These fascinating remains have been at the center of a raging controversy ever since they were discovered and photographed on a lonely, sun bleached stretch of Louisiana highway.
In 1996, a woman named Barbara Mullins, while cruising down a dusty patch of hot Louisiana asphalt known as Highway 12, noticed something odd at the side of the road. Unlike so many other eyewitnesses who have only their memory to corroborate what they say, Mullin’s — who was luckily equipped with a camera — decided to stop and investigate. The resulting photographs have made for some of the most compelling and controversial images ever to have emerged from the cryptozoological quagmire.
Mullin’s described the unusual animal captured in these snapshots as being approximately as large as an adult Saint Bernard and covered with a thick coat of dark, wooly hair. It’s most notable attributes, however, were its decidedly simian features, extended (and distinctly un-paw-like) feet as well as its small pointed ears.
On September 25, 1996, The Dequincy News published the first reports of this creature and even went so far as to suggest that the remains might be none other than those of the notorious, goat-sucking fiend known throughout the southern hemisphere (and now the rest of the world) as the Chupacabra. It has also been suggested that it might be the remains of the notoriously aggressive Devil Monkey, which has been reported throughout the central portions of the United States.
In the article, Mullin’s herself claimed that at first she thought the carcass was likely that of a dog, that was until she saw its baboon-like visage. It was precisely this trait — along with the animal’s elongated feet — which have led many researchers to conclude that the animal is more likely to be related to primates than modern canines.

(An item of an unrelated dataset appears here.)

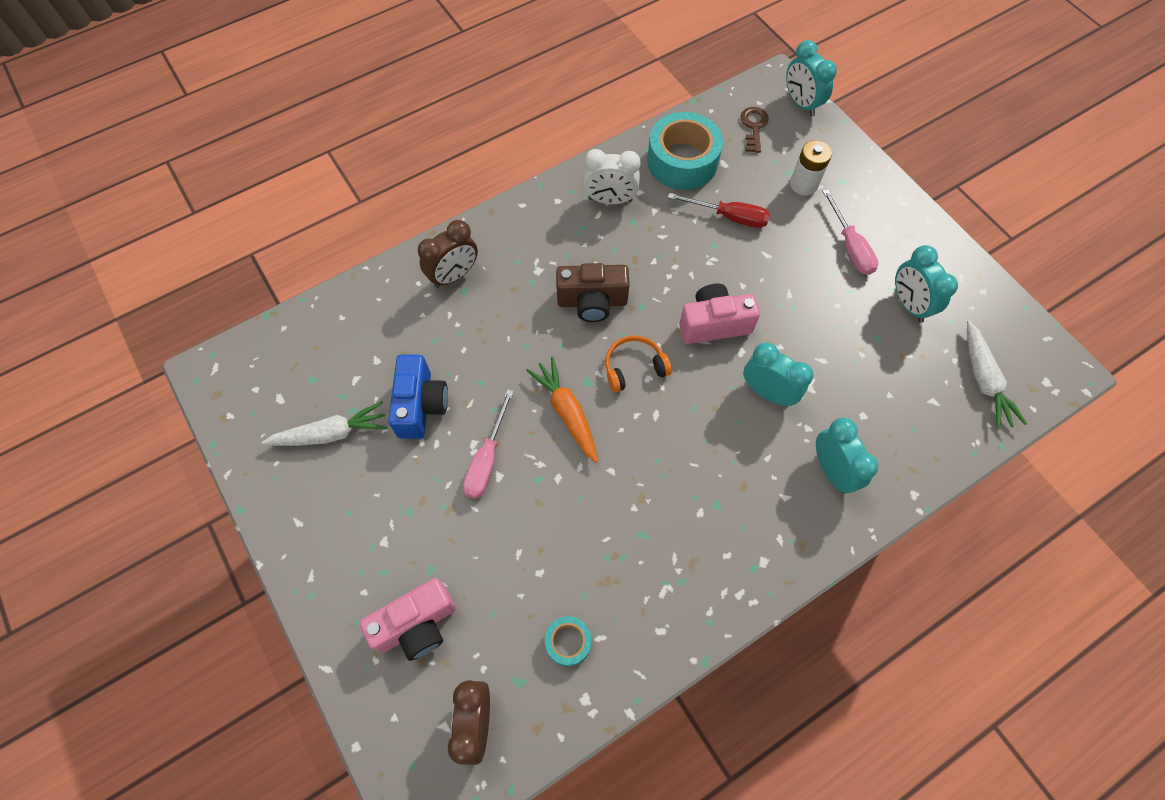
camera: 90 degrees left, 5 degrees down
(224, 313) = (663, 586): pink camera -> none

That is not to say that the skeptics have not aired their opinions regarding the subject of the Derrider Roadkill. These observations include the official statement by the Louisiana Department of Wildlife and Fisheries whose representatives, after studying the photographs for a negligible amount of time, came to the dubious conclusion that the animal depicted in the photographs was nothing more than your average Pomeranian dog.
Almost four years after the photographs were taken, independent researcher Roy Young became intrigued by the images and began an investigation of his own. Young surmised that the animal depicted in these photographs may actually have been a biological example of what the Cajuns have for years referred to in their folklore as the “Loup Garou” or the Cajun werewolf. Legends of this beast date back to the first Spanish settlers to the area and have also been associated with the Skunk Ape and the legendary Honey Island Swamp Monster.
Young was said to have obtained further evidence of the creature’s reality in the form of pieces of what were purported to be the beast”s skeleton. These bone fragments were reported to have come from an anonymous man who hailed from Lake Charles, Louisiana.
As encouraging as the arrival of this evidence initially seemed, it now appears to be unlikely that the remains Young received were authentic, as a dermal ridge expert who examined the bones claimed that they were definitely canine in organ.
This has led some researchers to conclude that the Lake Charles specimens are either the product of a hoax or that the man who gathered them (admittedly after the animal had decomposed) had unwittingly stumbled upon the carcass of a wild dog in the same general area. Plans for the DNA testing of these remains are anticipated for the near future.
The lack of definitive answers notwithstanding, Young, along with numerous other fortean researchers, remain convinced that the corpse found rotting on the side of Highway 12 — and fortunately captured in Mullin’s extraordinary photographs — is one of the most significant cryptozoological finds of the 20th century.